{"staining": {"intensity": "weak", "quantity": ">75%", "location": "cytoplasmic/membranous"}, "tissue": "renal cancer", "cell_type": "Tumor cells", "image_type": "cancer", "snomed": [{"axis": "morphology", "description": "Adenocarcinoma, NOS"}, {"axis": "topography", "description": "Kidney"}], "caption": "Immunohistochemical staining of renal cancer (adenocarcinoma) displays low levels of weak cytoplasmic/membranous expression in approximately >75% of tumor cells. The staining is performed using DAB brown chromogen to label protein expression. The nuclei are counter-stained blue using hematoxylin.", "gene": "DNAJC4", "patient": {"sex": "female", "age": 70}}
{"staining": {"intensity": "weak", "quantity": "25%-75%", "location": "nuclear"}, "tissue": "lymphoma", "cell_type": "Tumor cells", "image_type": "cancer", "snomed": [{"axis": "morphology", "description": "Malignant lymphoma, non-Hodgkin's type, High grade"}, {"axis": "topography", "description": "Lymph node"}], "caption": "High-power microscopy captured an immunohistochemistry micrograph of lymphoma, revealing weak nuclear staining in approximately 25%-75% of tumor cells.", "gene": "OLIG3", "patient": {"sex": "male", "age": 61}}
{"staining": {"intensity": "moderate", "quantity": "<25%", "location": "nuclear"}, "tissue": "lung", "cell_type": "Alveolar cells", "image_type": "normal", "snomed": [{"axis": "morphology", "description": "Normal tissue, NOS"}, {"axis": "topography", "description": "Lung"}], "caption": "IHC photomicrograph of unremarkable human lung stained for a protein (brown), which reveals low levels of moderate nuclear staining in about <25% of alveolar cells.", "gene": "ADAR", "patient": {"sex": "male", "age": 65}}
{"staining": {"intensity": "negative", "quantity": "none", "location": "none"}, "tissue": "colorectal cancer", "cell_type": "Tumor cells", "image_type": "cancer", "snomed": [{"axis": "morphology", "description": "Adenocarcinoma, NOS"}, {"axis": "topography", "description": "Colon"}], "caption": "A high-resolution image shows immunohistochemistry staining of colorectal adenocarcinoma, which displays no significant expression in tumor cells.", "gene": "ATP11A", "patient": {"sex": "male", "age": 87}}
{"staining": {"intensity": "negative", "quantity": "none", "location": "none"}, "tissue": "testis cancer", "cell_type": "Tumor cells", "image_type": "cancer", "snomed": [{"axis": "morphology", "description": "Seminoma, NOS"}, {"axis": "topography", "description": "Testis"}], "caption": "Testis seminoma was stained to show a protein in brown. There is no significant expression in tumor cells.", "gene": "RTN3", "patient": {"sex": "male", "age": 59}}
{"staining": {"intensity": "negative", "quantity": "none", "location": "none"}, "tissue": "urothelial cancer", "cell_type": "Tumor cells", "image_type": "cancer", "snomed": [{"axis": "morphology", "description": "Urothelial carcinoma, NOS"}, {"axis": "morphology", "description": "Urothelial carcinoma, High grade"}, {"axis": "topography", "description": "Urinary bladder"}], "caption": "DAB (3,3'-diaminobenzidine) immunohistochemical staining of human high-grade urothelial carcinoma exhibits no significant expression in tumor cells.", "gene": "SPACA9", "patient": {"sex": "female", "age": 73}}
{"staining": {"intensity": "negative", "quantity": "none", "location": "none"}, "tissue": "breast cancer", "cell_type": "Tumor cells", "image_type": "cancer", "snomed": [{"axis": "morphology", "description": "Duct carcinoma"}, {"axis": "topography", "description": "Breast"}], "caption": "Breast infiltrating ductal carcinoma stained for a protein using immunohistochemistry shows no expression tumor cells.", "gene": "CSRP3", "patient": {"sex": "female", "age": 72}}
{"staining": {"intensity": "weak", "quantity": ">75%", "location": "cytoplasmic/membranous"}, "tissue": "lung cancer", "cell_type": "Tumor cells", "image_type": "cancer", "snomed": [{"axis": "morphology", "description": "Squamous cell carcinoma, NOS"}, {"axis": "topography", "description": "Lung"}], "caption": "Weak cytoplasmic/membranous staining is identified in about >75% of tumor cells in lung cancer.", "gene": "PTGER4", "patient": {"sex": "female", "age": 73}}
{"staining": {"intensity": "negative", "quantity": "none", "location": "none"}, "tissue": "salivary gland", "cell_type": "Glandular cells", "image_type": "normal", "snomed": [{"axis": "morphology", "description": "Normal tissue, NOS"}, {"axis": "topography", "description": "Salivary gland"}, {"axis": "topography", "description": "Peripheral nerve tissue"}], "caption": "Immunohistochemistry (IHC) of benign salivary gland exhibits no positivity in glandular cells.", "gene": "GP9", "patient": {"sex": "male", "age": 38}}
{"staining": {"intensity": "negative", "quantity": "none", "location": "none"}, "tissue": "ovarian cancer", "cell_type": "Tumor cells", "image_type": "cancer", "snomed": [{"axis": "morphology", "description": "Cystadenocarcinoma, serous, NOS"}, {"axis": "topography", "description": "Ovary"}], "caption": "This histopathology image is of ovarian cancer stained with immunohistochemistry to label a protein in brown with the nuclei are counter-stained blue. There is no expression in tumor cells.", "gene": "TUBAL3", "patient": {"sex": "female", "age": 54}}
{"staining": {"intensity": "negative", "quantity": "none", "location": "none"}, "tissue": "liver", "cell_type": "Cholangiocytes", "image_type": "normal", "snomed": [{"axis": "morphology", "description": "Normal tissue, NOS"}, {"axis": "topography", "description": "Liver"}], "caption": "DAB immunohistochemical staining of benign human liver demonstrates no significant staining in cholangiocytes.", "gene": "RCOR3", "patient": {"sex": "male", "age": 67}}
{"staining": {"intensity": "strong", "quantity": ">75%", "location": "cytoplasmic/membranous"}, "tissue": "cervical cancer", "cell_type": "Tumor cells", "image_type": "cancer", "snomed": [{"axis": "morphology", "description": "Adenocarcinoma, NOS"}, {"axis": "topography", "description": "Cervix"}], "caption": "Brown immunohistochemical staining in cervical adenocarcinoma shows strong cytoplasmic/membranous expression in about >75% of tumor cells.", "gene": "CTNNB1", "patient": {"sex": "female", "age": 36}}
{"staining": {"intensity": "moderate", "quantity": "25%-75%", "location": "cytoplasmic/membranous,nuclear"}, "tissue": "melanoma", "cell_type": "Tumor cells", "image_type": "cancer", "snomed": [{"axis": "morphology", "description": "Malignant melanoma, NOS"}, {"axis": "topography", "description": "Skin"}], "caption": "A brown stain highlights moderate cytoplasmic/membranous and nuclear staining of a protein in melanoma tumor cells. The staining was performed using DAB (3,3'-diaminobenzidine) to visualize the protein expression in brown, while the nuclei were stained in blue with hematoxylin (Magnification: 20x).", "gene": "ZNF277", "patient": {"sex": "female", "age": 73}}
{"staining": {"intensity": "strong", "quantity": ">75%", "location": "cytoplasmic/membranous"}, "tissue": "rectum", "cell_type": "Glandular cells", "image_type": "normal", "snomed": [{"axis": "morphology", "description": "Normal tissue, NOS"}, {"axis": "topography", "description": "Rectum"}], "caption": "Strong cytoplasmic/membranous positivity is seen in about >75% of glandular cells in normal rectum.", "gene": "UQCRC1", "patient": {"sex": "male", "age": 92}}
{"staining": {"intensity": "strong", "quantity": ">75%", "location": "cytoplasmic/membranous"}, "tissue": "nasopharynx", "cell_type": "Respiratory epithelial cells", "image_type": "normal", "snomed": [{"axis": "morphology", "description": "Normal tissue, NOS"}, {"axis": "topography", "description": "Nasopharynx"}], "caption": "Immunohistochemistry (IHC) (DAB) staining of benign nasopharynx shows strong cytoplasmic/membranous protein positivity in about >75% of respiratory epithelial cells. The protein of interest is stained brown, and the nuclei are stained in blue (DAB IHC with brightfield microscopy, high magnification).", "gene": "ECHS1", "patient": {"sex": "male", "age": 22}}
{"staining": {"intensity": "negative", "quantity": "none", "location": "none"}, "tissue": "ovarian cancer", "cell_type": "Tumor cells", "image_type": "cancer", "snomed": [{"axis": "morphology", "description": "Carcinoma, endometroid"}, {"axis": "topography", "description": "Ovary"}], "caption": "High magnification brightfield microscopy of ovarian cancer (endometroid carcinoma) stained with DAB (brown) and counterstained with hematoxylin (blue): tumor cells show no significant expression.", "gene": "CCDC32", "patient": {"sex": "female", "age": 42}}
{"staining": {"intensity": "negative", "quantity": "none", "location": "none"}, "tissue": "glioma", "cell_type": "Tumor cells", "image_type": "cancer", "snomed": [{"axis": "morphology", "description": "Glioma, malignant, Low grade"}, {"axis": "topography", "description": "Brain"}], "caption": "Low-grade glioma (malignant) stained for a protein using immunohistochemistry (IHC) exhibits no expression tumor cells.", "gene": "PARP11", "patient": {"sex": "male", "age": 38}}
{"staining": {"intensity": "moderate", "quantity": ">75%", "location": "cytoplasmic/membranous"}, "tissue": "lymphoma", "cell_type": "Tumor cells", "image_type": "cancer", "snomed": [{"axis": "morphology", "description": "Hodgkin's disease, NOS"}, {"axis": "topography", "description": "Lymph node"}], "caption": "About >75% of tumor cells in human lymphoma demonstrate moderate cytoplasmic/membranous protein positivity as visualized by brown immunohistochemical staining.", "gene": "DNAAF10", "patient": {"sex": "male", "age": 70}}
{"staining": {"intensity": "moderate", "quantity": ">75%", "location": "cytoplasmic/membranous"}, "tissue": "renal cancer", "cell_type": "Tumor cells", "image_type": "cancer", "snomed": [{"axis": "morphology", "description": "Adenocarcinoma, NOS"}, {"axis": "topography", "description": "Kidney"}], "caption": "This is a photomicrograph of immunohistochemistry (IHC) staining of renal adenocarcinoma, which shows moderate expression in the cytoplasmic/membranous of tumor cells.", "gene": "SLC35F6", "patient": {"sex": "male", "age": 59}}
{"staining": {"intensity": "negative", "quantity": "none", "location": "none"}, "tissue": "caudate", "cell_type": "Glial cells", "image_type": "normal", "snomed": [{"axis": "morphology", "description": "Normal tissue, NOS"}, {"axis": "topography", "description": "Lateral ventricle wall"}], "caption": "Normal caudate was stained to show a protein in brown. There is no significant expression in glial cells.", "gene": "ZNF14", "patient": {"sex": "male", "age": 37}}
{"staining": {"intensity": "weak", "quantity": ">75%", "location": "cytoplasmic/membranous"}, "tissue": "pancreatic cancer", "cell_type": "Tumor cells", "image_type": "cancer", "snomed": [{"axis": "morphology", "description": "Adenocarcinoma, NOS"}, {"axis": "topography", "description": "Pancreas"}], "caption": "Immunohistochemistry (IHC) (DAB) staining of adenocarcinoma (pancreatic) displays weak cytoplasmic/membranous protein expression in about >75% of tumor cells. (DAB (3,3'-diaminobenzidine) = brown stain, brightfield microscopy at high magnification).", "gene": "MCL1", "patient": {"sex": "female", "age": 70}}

• [Your instructions]
Which lines in the data above hold the word "approximately"? Return each of them.

• [Answer to this task]
{"staining": {"intensity": "weak", "quantity": ">75%", "location": "cytoplasmic/membranous"}, "tissue": "renal cancer", "cell_type": "Tumor cells", "image_type": "cancer", "snomed": [{"axis": "morphology", "description": "Adenocarcinoma, NOS"}, {"axis": "topography", "description": "Kidney"}], "caption": "Immunohistochemical staining of renal cancer (adenocarcinoma) displays low levels of weak cytoplasmic/membranous expression in approximately >75% of tumor cells. The staining is performed using DAB brown chromogen to label protein expression. The nuclei are counter-stained blue using hematoxylin.", "gene": "DNAJC4", "patient": {"sex": "female", "age": 70}}
{"staining": {"intensity": "weak", "quantity": "25%-75%", "location": "nuclear"}, "tissue": "lymphoma", "cell_type": "Tumor cells", "image_type": "cancer", "snomed": [{"axis": "morphology", "description": "Malignant lymphoma, non-Hodgkin's type, High grade"}, {"axis": "topography", "description": "Lymph node"}], "caption": "High-power microscopy captured an immunohistochemistry micrograph of lymphoma, revealing weak nuclear staining in approximately 25%-75% of tumor cells.", "gene": "OLIG3", "patient": {"sex": "male", "age": 61}}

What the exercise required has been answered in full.